O ignorante feliz, por sua vez, é aquele tipo de gente que tem orgulho da sua estultice. Em meio a uma pandemia, por exemplo, mesmo tendo-se a orientação de ficar em casa em quarentena, o ignorante feliz decide que deve sair em carreata em defesa do indefensável. O ignorante feliz, como dizem os norte-americanos, é um loser, ou seja, um perdedor, um fracassado, mesmo que seja rico, muito rico, pois a ignorância independe de dinheiro. O ignorante feliz se orgulha de jamais ter lido um livro. Informar-se por meio de aplicativos de mensagens já é o suficiente para ele, não se importando se são mensagens verdadeiras ou falsas. O importante mesmo é passá-las adiante. O ignorante feliz não consegue ler e interpretar vinte páginas. Para ele, os livros didáticos contêm muitas letras. O ignorante feliz acha que escola, praia, jornal, macaco, carro e livro é tudo a mesma coisa. Para ele, tudo isso é coisa de esquerdista. E grita a plenos pulmões: “nossa bandeira jamais será vermelha”. A quem achar ruim, grita mais forte: “vá pra Cuba!”. Ao pobre vocabulário do ignorante feliz a elite financeira brasileira adicionou lexias como “petralha, esquerdopata, comunista, ideologia de gênero, mamadeira de piroca” etc, as quais são regurgitadas pelo ignorante feliz toda vez que sai do curral, para uma voltinha na cidade.
O ignorante feliz ainda é do tempo em que se seguiam gurus. Rasputin se remexe na tumba. O ignorante feliz sabe que há um mínimo que precisa saber, para compreender por qual razão ele é um ignorante. O ignorante feliz adora ver capas de livros de astrólogos e gurus. O ignorante feliz, sim, é parente muito próximo do idiota útil. Quando juntos, constituem o que se chama de imbecil coletivo. O ignorante feliz acha que é rico, quando está apenas sendo usado pelo ignorante feliz rico. Mas ele, sorrindo amarelo, finge que não sabe.
Para o ignorante feliz, “bandido bom é bandido morto”. Bandido preto e pobre, claro. O ignorante feliz não sabe, e tem raiva de quem sabe, quem é Chomsky. O ignorante feliz jamais lerá O mestre ignorante, de Jacque Rancière. O ignorante feliz não sabe como as democracias morrem. O ignorante feliz não soube da morte do autor. E daí? perguntaria ele. O ignorante feliz se autodenomina um “cidadão de bem”. É, como diria Belchior, um cidadão comum, como esses que se vê na rua. Fala de negócios e vê show de mulher nua.
De dia, o ignorante feliz é defensor da tradicional família brasileira e dos bons costumes (seja lá o que isso queira dizer), mas à noite “todos os gatos são pardos”. O ignorante feliz rosna pelo direito de possuir uma arma, quando não consegue pagar nem as próprias contas.

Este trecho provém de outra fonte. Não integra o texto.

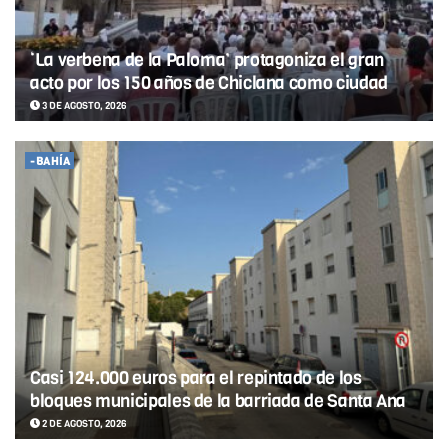
‘La verbena de la Paloma’ protagoniza el gran
acto por los 150 años de Chiclana como ciudad
3 DE AGOSTO, 2026
-BAHÍA
Casi 124.000 euros para el repintado de los
bloques municipales de la barriada de Santa Ana
2 DE AGOSTO, 2026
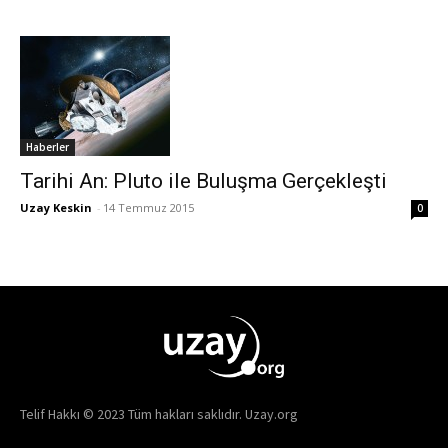
Haberler
Tarihi An: Pluto ile Buluşma Gerçekleşti
Uzay Keskin
-
14 Temmuz 2015
0
Telif Hakkı © 2023 Tüm hakları saklıdır. Uzay.org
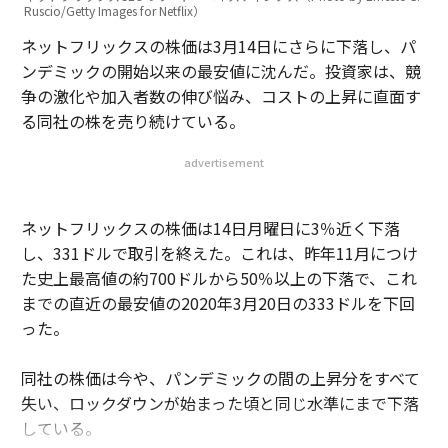
Ruscio/Getty Images for Netflix）
ネットフリックスの株価は3月14日にさらに下落し、パ
ンデミックの開始以来の最安値に沈んだ。投資家は、競
争の激化や加入者数の伸び悩み、コストの上昇に直面す
る同社の株を売り続けている。
advertisement
ネットフリックスの株価は14日月曜日に3％近く下落
し、331ドルで取引を終えた。これは、昨年11月につけ
た史上最高値の約700ドルから50％以上の下落で、これ
までの直近の最安値の2020年3月20日の333ドルを下回
った。
同社の株価は今や、パンデミックの間の上昇分をすべて
失い、ロックダウンが始まった頃と同じ水準にまで下落
している。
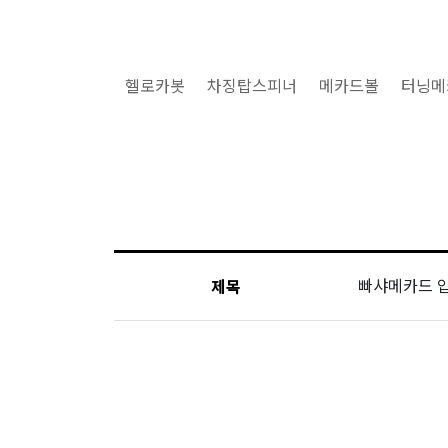
헬로카봇
차징탑스피너
메카드볼
터닝메
빠샤메카드 
제목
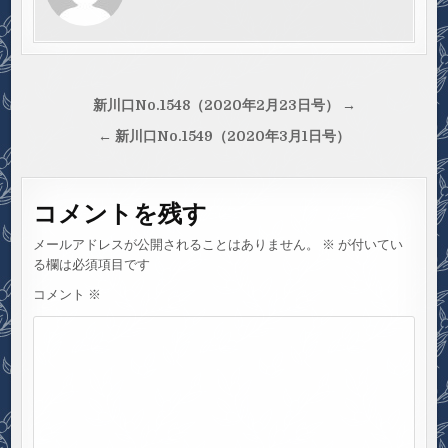
投
新川口No.1548（2020年2月23日号） →
稿
← 新川口No.1549（2020年3月1日号）
ナ
ビ
コメントを残す
ゲ
ー
メールアドレスが公開されることはありません。
※
が付いてい
シ
る欄は必須項目です
ョ
コメント
※
ン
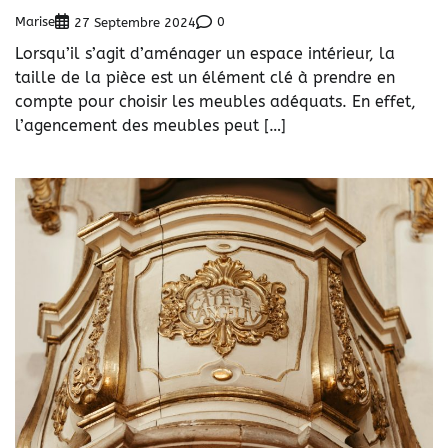
Marise
0
27 Septembre 2024
Lorsqu’il s’agit d’aménager un espace intérieur, la
taille de la pièce est un élément clé à prendre en
compte pour choisir les meubles adéquats. En effet,
l’agencement des meubles peut […]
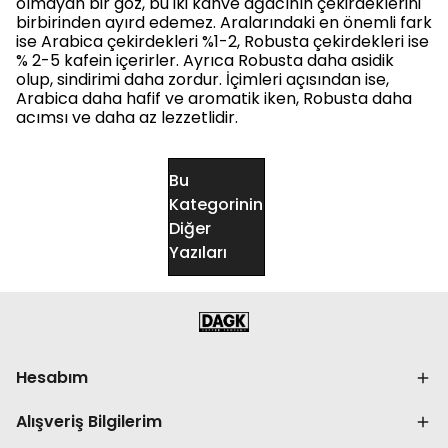
olmayan bir göz, bu iki kahve ağacının çekirdeklerini
birbirinden ayırd edemez. Aralarındaki en önemli fark
ise Arabica çekirdekleri %1-2, Robusta çekirdekleri ise
% 2-5 kafein içerirler. Ayrıca Robusta daha asidik
olup, sindirimi daha zordur. İçimleri açısından ise,
Arabica daha hafif ve aromatik iken, Robusta daha
acımsı ve daha az lezzetlidir.
Bu
Kategorinin
Diğer
Yazıları
Hesabım
Alışveriş Bilgilerim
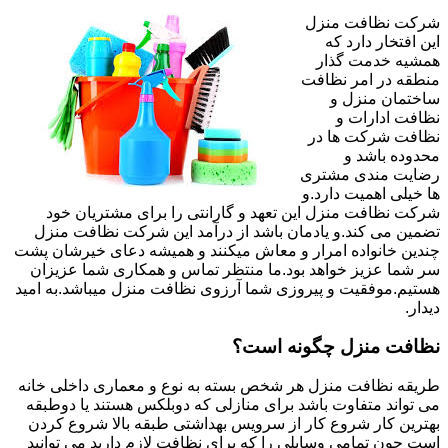
شرکت نظافت منزل
این افتخار دارد که
همشیه خدمت گذار
منطقه در امر نظافت
ساختمان منزل و
نظافت ادارات و
نظافت شرکت ها در
محدوده باشد و
رضایت مندی مشتری
ها خیلی اهمیت دارد.و
شرکت نظافت منزل این تعهد و گارانتی را برای مشتریان خود
تضمین می کند.و یادمان باشد از درآمد این شرکت نظافت منزل
چندین خانواده امرار و معاش میکنند و همیشه دعای خیرشان پشت
سر شما عزیز خواهد بود.ما منتظر تماس و همکاری شما عزیزان
هستیم.موفقیت و پیروزی شما آرزوی نظافت منزل میباشد.به امید
دیدار.
نظافت منزل چگونه است؟
طریقه نظافت منزل هر شخص بسته به نوع و معماری داخلی خانه
می تواند متفاوت باشد برای منازلی که دوبلکس هستند یا دوطبقه
بهترین کار شروع کار از سرویس بهداشتی طبقه بالا شروع کردن
است چون تمامی وسایلی را که برای نظافت لازم دارید می توانید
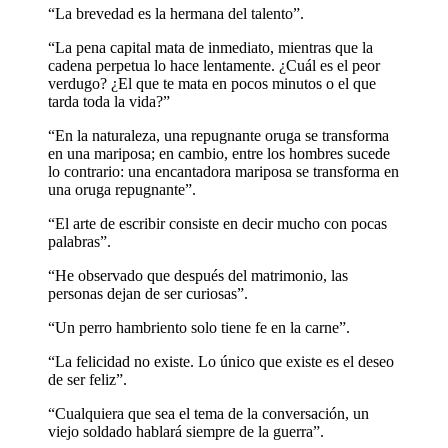
“La brevedad es la hermana del talento”.
“La pena capital mata de inmediato, mientras que la
cadena perpetua lo hace lentamente. ¿Cuál es el peor
verdugo? ¿El que te mata en pocos minutos o el que
tarda toda la vida?”
“En la naturaleza, una repugnante oruga se transforma
en una mariposa; en cambio, entre los hombres sucede
lo contrario: una encantadora mariposa se transforma en
una oruga repugnante”.
“El arte de escribir consiste en decir mucho con pocas
palabras”.
“He observado que después del matrimonio, las
personas dejan de ser curiosas”.
“Un perro hambriento solo tiene fe en la carne”.
“La felicidad no existe. Lo único que existe es el deseo
de ser feliz”.
“Cualquiera que sea el tema de la conversación, un
viejo soldado hablará siempre de la guerra”.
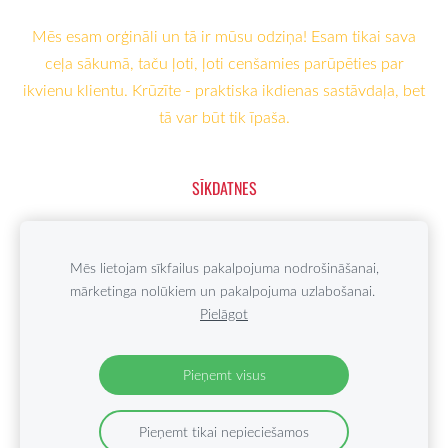
Mēs esam orģināli un tā ir mūsu odziņa! Esam tikai sava
ceļa sākumā, taču ļoti, ļoti cenšamies parūpēties par
ikvienu klientu. Krūzīte - praktiska ikdienas sastāvdaļa, bet
tā var būt tik īpaša.
SĪKDATNES
Mājas lapu veidoja : Ausmiņa - Krūžu darbnīca
Mēs lietojam sīkfailus pakalpojuma nodrošināšanai,
mārketinga nolūkiem un pakalpojuma uzlabošanai.
Mēs esam par mīļām un sirsnīgām, humoristiskām
Pielāgot
krūzītēm - Tādēļ ikvienu dizainu cenšamies veidot unikālu
un ar savu odziņu.
Pieņemt visus
Pieņemt tikai nepieciešamos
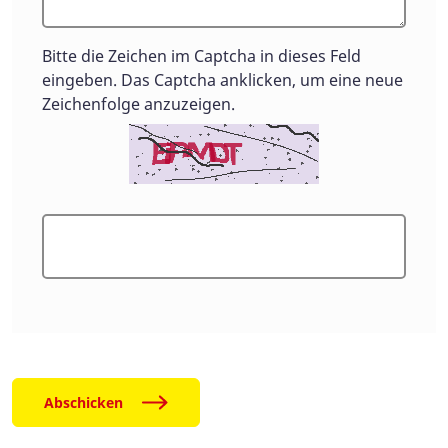
Bitte die Zeichen im Captcha in dieses Feld
eingeben. Das Captcha anklicken, um eine neue
Zeichenfolge anzuzeigen.
Abschicken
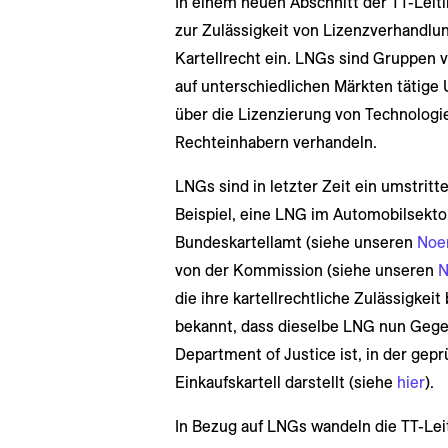
In einem neuen Abschnitt der TT-Leit
zur Zulässigkeit von Lizenzverhandlu
Kartellrecht ein. LNGs sind Gruppen
auf unterschiedlichen Märkten tätig
über die Lizenzierung von Technologi
Rechteinhabern verhandeln.
LNGs sind in letzter Zeit ein umstrit
Beispiel, eine LNG im Automobilsekt
Bundeskartellamt (siehe unseren
Noer
von der Kommission (siehe unseren
N
die ihre kartellrechtliche Zulässigkei
bekannt, dass dieselbe LNG nun Geg
Department of Justice ist, in der gepr
Einkaufskartell darstellt (siehe
hier
).
In Bezug auf LNGs wandeln die TT-Leitl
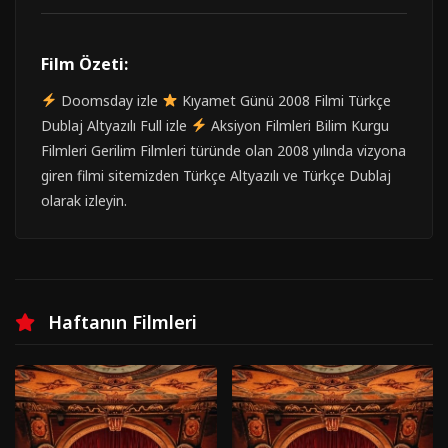
Film Özeti:
Doomsday izle
Kıyamet Günü 2008 Filmi Türkçe
Dublaj Altyazılı Full izle
Aksiyon Filmleri Bilim Kurgu
Filmleri Gerilim Filmleri türünde olan 2008 yılında vizyona
giren filmi sitemizden Türkçe Altyazılı ve Türkçe Dublaj
olarak izleyin.
Haftanın Filmleri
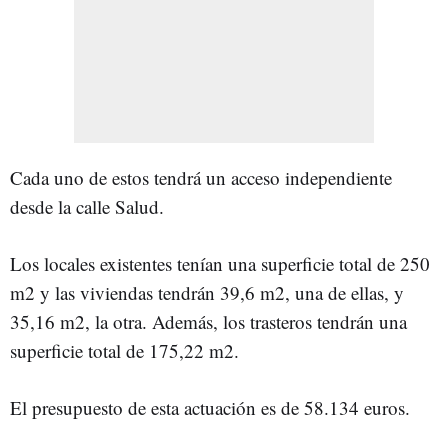
Cada uno de estos tendrá un acceso independiente
desde la calle Salud.
Los locales existentes tenían una superficie total de 250
m2 y las viviendas tendrán 39,6 m2, una de ellas, y
35,16 m2, la otra. Además, los trasteros tendrán una
superficie total de 175,22 m2.
El presupuesto de esta actuación es de 58.134 euros.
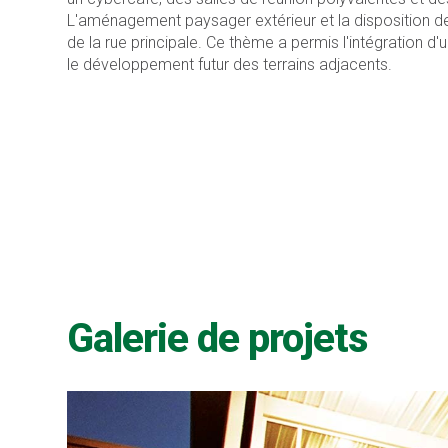
L'aménagement paysager extérieur et la disposition de
de la rue principale. Ce thème a permis l'intégration d
le développement futur des terrains adjacents.
Galerie de projets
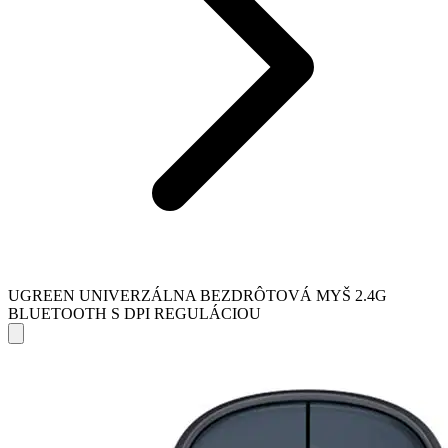
UGREEN UNIVERZÁLNA BEZDRÔTOVÁ MYŠ 2.4G
BLUETOOTH S DPI REGULÁCIOU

O ignorante feliz põe sua camiseta da seleção brasileira para ver lives de "artistas" que, assim como ele, acreditam em mitos e em messias com armas na mão. O ignorante feliz gosta da Regina. Adora vê-la defender ditaduras e tripudiar de mortos e torturados.
O ignorante feliz é um ser atormentado que, por suas observáveis aflições, poderia muito bem constar no tríptico de Bosch, o Jardim das Delícias Terrenas ou no Inferno, da Divina Comédia, de Dante. O ignorante feliz acredita que as instituições democráticas devem ruir, para que se instale a democracia. O ignorante feliz é intolerante, racista, misógino, xenófobo, homofóbico, velhofóbico, e é contra tudo o mais que não caiba nas limitações da sua cabecinha oca, controlada remotamente por robôs e trolls.
O ignorante feliz é feliz no seu vazio existencial.